何が危険なのか? もし私たちが労働者であれば、「労働基準法」によって最低賃金や労災(仕事中のケガの補償)などが、手厚く守られます。 しかし、「個人事業主」は、守ってくれる法律が弱く、すべては「契約書(=アプリ登録時の利用規約)」次第なのです。

私たちが「この仕事に応募する」と手軽にボタンを押す、あの瞬間。 実は、非常に複雑な「業務委託契約書」の内容に「同意した(=未読同意)」ことになっています。

ここには、主に3つの大きなリスクが潜んでいます。


リスク①:「ケガは自己責任」のワナ
もし、その規約に、「配達中の事故や、作業中のケガは、すべて自己責任とします」と書かれていたら? 「未読同意」していたら、労災も下りず、泣き寝入りになる可能性があります。

リスク②:「報酬」のワナ
「報酬や手数料(プラットフォーム利用料)は、当社の都合で一方的に変更できるものとします」と書かれていたら? 想定していた手取り額と、全く違うかもしれません。

リスク③:「闇バイト」への入り口
そして、最も恐ろしいのが、その手軽さが悪用されるケースです。
国民生活センターが警鐘を鳴らす「副業トラブル」のように、「簡単な作業で高額報酬」「荷物を受け取るだけ」といった誘い文句の裏で、その仕事が「何の」仕事なのか?、「誰からの」依頼なのか?を深く確認しないまま応募してしまう。
その結果、意図せず「闇バイト(犯罪)」(例えば、特殊詐欺の受け子や出し子など)の片棒を担がされてしまう可能性も、ゼロではないのです…。
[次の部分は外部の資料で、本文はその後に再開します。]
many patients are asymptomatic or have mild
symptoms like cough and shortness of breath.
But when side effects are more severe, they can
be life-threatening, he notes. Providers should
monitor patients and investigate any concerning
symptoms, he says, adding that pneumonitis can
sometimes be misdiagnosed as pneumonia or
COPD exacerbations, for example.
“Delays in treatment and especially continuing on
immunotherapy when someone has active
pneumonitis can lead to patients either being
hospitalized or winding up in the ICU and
これらはすべて、プラットフォーム(企業)と、個人(働き手)との間にある、圧倒的な「情報の非対称性」と、働き手側の「脆弱性」につけ込んだ、「未読同意」が引き起こす、最も危険な社会課題の一つです。


まとめ:「働く」という最も大切な同意こそ、誠実に


「退会できない」というダークパターンも、「不利な業務委託」という未読同意も、どちらも「働く人」の権利や尊厳を軽視した、不誠実な行為です。
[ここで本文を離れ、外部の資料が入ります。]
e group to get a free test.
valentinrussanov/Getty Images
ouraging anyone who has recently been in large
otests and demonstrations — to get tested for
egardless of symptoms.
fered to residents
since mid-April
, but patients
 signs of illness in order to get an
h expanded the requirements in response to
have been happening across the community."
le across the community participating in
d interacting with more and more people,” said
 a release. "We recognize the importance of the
私たちは、人生の最も重要な選択の一つである「働く」ことに関する「同意」こそ、何よりも透明で、誠実で、公正であるべきだと強く信じています。

その誠実さを、弁護士の知見とテクノロジー(Social Pentagon DIGESTの理念)で可視化し、人材業界を含めたあらゆるプラットフォームが、誠実な同意の仕組みを導入できるようになること。それが、私たちの目標です 💡

最後までお読みいただき、ありがとうございました 🙏





いかがでしたでしょうか。 手軽な『仕事探し』の裏に潜む、『退会』のハードルや『契約』のワナについて、何か新しい気づきがあれば幸いです。